Composition for carbon dioxide absorption

The present invention relates to a composition for absorbing carbon dioxide.

Recently, climate change accompanied by global warming becomes a matter of concern.

It is said that the greenhouse gas most influential in global warming is carbon dioxide, and techniques for recovering carbon dioxide have been actively studied.

As one of the techniques for recovering carbon dioxide, ionic liquids have been receiving attention because of their large carbon dioxide absorption amounts.

For example, Patent Literature 1 discloses an acidic gas absorption solution containing an ionic liquid containing a cation and an anion, wherein the anion is a carboxylate ion, at least one of the cation or the anion is an ion having a hydroxyl group, the carboxylate ion includes a matrix which is a non-substituted or substituted, saturated or unsaturated hydrocarbon or heteroatom-containing hydrocarbon, and the heteroatom is at least one atom selected from the group consisting of an oxygen atom, a sulfur atom, and a phosphorus atom.

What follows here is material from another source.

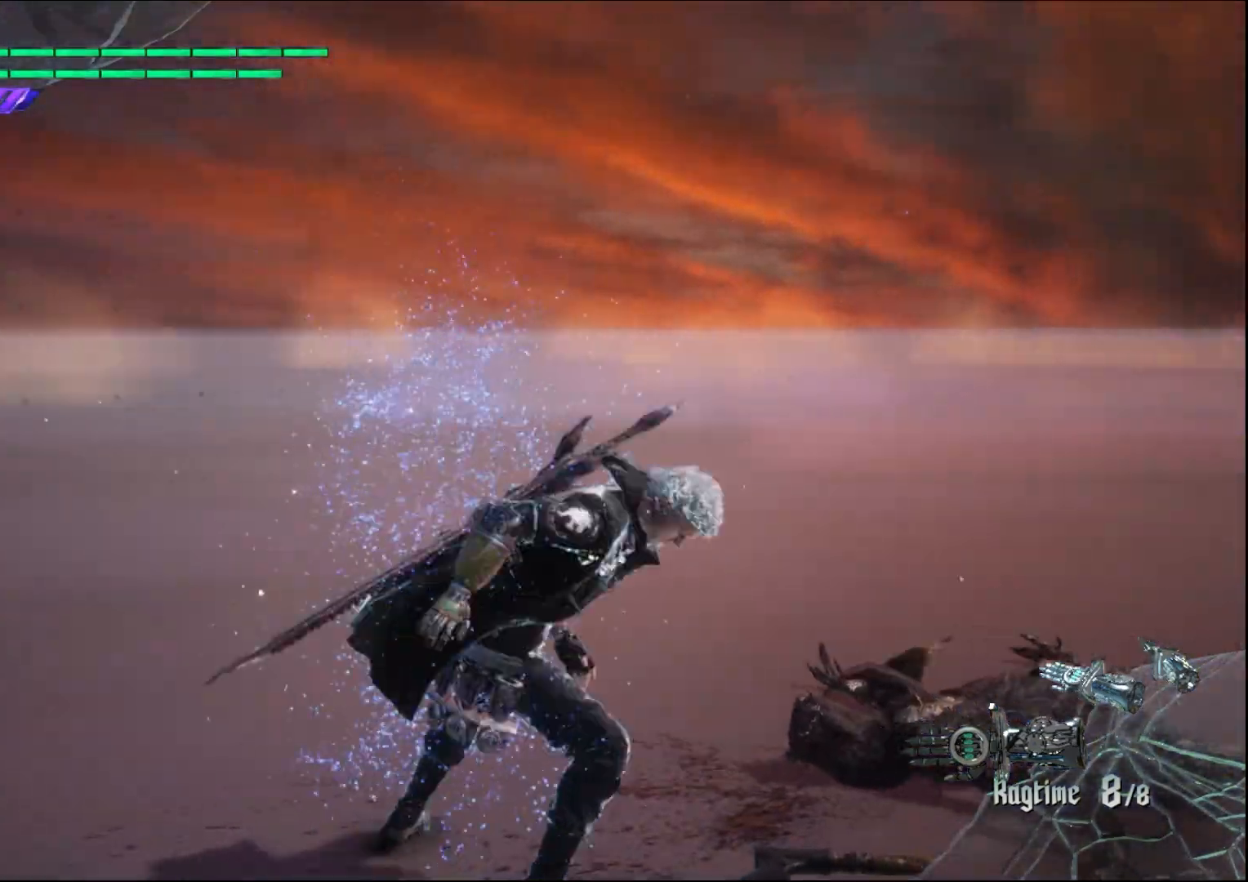
{"buttons": ["L1"], "left_stick": "center", "right_stick": "center", "events": [[133, "right_stick", "center"], [233, "left_stick", "center"], [433, "L1", "down"]]}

However, the ionic liquid has insufficient thermal stability and is decomposed under a high temperature environment, leading to a reduction in carbon dioxide absorption amount.

The present invention has been made in consideration of the above-mentioned problems. An object of the present invention is to provide a composition for absorbing carbon dioxide which enables a suppression in decomposition of an ionic liquid even under a high temperature environment, and can maintain the carbon dioxide absorption amount.

The present inventors, who have conducted extensive research to solve the above-mentioned problems, have gained knowledge that when the ionic liquid is placed under a high temperature environment, an SN2 reaction (nucleophilic attack to the cation by the anion constituting the ionic liquid) occurs to decompose the ionic liquid.

The present inventors, who have conducted further extensive research, have found that in a composition for absorbing carbon dioxide containing an ionic liquid containing a specific cation and a specific anion and a specific protic compound in a specific molar amount ratio, the SN2 reaction can be suppressed even when the composition is placed under a high temperature environment, and therefore decomposition of the ionic liquid can be suppressed, and the carbon dioxide absorption amount can be maintained. Thus, the present invention has been completed.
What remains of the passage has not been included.